Malgré toutes les ordonnances prescrites, Monsieur Comores  n'a pu être soigné par aucun médecin. Il se présente aujourd'hui au cabinet du Docteur La France et lui explique que ses quatre enfants (Grande Comore, Mohéli, Anjouan et Mayotte) l'ont "décomorianisé", avant de se lancer dans une démonstration critique contre les "vrais responsables de sa maladie"...
C'est bien sûr
 la problématique du sous-développement dans les pays du Sud qui est ici posée. S'il avoue utiliser l'humour "pour ne pas choquer", l'auteur n'en oublie pas moins la visée pédagogique de son "travail de vulgarisation". Rien de tel en effet que le rire pour éveiller les consciences, lutter contre la "comorosité" et "pour que l'inacceptable ne soit plus accepté".
Durée de la pièce : 1h15

Spectacle événementiel
« Pauvres Comores »
Les Comores entre l'Afrique, l'Arabie et l'Occident
Enfin, le théoricien de la « comorosité » et du « comorolaxe » revient avec un nouveau spectacle épatant. En compagnie de Nana Boubaa, de Hassane Ahmed, Nourdine Boubaa, Askalane Souffiane, et de la metteur en scène Line Eskanas de Anziz Cheikh (décor), Mister Cash (son et images), le truculent artiste comorien Ibrahim Barwane retrace le psychodrame comorien depuis la naissance de l’archipel jusqu’ à nos jours.
« Pauvres Comores » est une pièce de théâtre provoquant à la fois le fou rire et les pleurs.
A ne pas rater la consultation de Monsieur Comores dans le cabinet psychiatrique
du Dr la France et de son assistante Madame la France.

Encore une fois,  Ibrahim Barwane « dérange pour arranger».

Contacts :
Tout est dans l’Art
Association  Loi  1901

23, avenue de  l’Europe
92310 Sèvres
Tél. : 01 45 07 21 32 - Email : toutestdanslart@wanadoo.fr



L'Avis des spectateurs

Bonjour! Je m'appelle Hassan Ali, je suis étudiant en civilisation en orientale à l'I.N.A.L.C.O(Institut des langues et des civilisations orientales). Je suis fidèle lecteur de Conscience comorienne.

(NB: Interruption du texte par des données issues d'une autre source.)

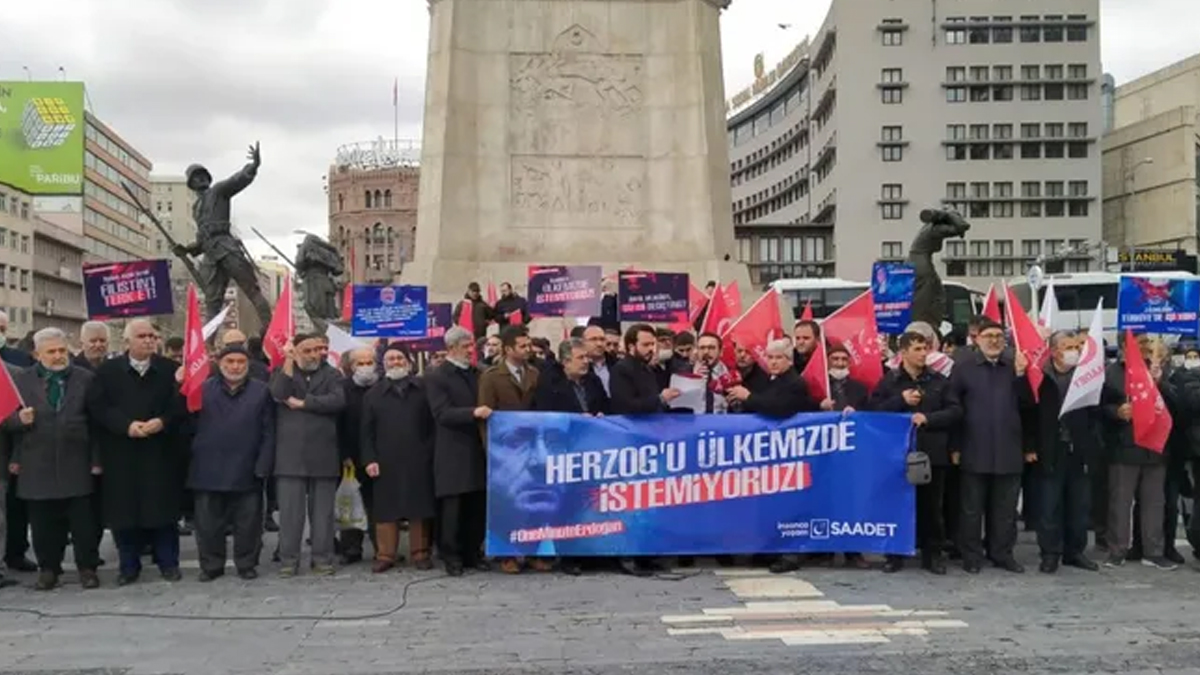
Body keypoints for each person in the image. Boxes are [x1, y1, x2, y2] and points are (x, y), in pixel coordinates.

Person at [87, 319, 186, 585]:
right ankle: (128, 566)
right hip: (122, 451)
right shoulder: (107, 371)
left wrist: (163, 421)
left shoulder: (170, 370)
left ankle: (168, 563)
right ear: (127, 341)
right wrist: (126, 426)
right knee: (124, 513)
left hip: (160, 451)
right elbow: (99, 407)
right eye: (142, 336)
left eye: (152, 336)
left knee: (163, 511)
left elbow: (181, 405)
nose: (149, 340)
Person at [5, 328, 102, 591]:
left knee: (83, 522)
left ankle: (87, 568)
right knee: (43, 522)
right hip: (36, 460)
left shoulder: (85, 379)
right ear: (37, 354)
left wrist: (97, 459)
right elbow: (5, 420)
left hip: (77, 459)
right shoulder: (21, 380)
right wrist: (18, 420)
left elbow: (97, 423)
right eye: (51, 352)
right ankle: (49, 569)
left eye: (62, 350)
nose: (58, 356)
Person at [871, 331, 963, 575]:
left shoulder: (938, 380)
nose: (923, 354)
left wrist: (929, 418)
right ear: (903, 352)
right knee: (896, 504)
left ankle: (933, 554)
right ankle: (895, 554)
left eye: (926, 349)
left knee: (932, 506)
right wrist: (900, 401)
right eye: (918, 349)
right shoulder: (889, 381)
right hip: (896, 454)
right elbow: (873, 411)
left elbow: (955, 411)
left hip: (931, 451)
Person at [950, 318, 1031, 574]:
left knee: (1005, 510)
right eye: (988, 336)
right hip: (974, 448)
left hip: (1009, 449)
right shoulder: (963, 369)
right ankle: (971, 555)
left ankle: (1002, 553)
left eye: (998, 336)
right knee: (972, 509)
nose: (994, 341)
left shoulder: (1014, 367)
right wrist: (955, 446)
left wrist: (1022, 376)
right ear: (977, 339)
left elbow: (1029, 407)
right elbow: (953, 408)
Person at [189, 344, 275, 581]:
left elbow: (269, 431)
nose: (235, 367)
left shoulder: (261, 391)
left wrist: (264, 464)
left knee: (248, 524)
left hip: (247, 467)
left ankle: (246, 563)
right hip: (208, 467)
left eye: (240, 362)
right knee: (208, 524)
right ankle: (211, 566)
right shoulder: (202, 389)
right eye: (230, 361)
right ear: (219, 363)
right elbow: (187, 425)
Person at [269, 333, 346, 577]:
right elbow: (279, 393)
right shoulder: (283, 372)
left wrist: (305, 403)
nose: (315, 355)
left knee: (323, 514)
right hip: (290, 454)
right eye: (308, 350)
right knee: (290, 514)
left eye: (317, 350)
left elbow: (337, 401)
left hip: (324, 452)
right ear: (296, 352)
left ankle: (322, 558)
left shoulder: (332, 374)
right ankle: (288, 560)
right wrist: (288, 362)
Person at [1101, 335, 1177, 570]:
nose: (1146, 347)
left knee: (1154, 502)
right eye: (1140, 342)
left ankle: (1153, 551)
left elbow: (1175, 403)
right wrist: (1116, 412)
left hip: (1154, 446)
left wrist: (1160, 382)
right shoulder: (1111, 373)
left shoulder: (1157, 369)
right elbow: (1099, 407)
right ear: (1125, 345)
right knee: (1120, 503)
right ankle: (1117, 550)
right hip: (1124, 447)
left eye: (1148, 342)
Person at [610, 323, 679, 576]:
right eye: (646, 344)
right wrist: (659, 399)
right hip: (631, 442)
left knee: (649, 501)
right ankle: (628, 555)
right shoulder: (622, 370)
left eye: (653, 344)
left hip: (650, 441)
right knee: (630, 502)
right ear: (631, 346)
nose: (651, 349)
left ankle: (648, 552)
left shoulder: (648, 369)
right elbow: (625, 405)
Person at [1029, 331, 1101, 574]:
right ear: (1054, 351)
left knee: (1079, 506)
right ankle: (1050, 553)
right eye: (1068, 347)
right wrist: (1030, 446)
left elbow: (1098, 411)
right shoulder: (1040, 376)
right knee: (1049, 506)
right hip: (1050, 449)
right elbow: (1028, 413)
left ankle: (1075, 551)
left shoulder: (1085, 376)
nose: (1074, 351)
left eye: (1075, 347)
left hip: (1079, 449)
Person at [362, 343, 437, 572]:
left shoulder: (423, 389)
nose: (395, 362)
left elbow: (433, 424)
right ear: (384, 364)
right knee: (386, 508)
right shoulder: (373, 394)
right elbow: (366, 431)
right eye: (391, 359)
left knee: (420, 507)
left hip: (419, 457)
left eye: (399, 358)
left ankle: (420, 553)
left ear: (409, 361)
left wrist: (429, 452)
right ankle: (385, 554)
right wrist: (370, 459)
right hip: (385, 459)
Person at [425, 326, 491, 576]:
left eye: (472, 345)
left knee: (476, 503)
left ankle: (473, 552)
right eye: (466, 346)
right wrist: (473, 413)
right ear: (451, 348)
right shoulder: (438, 376)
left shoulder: (477, 373)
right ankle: (451, 555)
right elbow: (441, 413)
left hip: (477, 446)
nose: (471, 350)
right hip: (453, 448)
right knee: (453, 506)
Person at [478, 325, 544, 574]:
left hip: (532, 448)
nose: (528, 350)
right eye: (522, 346)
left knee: (533, 501)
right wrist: (491, 450)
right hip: (504, 450)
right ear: (508, 349)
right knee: (507, 502)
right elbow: (485, 417)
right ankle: (507, 554)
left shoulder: (534, 373)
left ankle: (533, 551)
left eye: (529, 345)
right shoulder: (492, 377)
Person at [336, 347, 377, 565]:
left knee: (377, 503)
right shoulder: (342, 389)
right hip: (351, 455)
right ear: (351, 367)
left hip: (377, 456)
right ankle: (351, 548)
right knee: (351, 502)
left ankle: (383, 547)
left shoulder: (381, 387)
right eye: (360, 363)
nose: (365, 367)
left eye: (369, 362)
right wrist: (344, 454)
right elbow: (338, 425)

A ce titre, je lance un appelle aux lecteurs et amoureux des Comores d'aller massivement le nouveau spectacle d'Ibrahim Barwane, "Pauvres Comores!" Un spectacle fort intéressant, car il retrace l'histoire politique, économique, sociale et culturelle des Comores, sous un angle humoristique foudroyant.
Il est tout à fait normal que cet artiste doté esprit critique universel nous propose un très beau tableau sur les Comores. Donc, j'espère que mes compatriotes y prendront part en grand nombre.
Hassan Ali

Bonjour!, Je m'appelle Karima, je suis française d'origine algérienne, et j'étudie la philosophie à la Sorbonne. J'ai rencontré Ibrahim Barwane à la bibliothèque du Musée de l'Homme de Paris. Ce jour-là, il m'a fait énormément rire en parlant de son parcours. Ensuite, j'ai assisté à sa présentation des danses traditionnelles comoriennes au Musée de l'Homme. C'était du beau spectacle! Depuis, je rêve visiter un jour les îles de la Lune.
Par conséquent, je compte prendre part à son nouveau spectacle théâtral. J'espère que les associations pour le développement aux Comores vont l'aider pour valoriser le patrimoine culturel des Comores.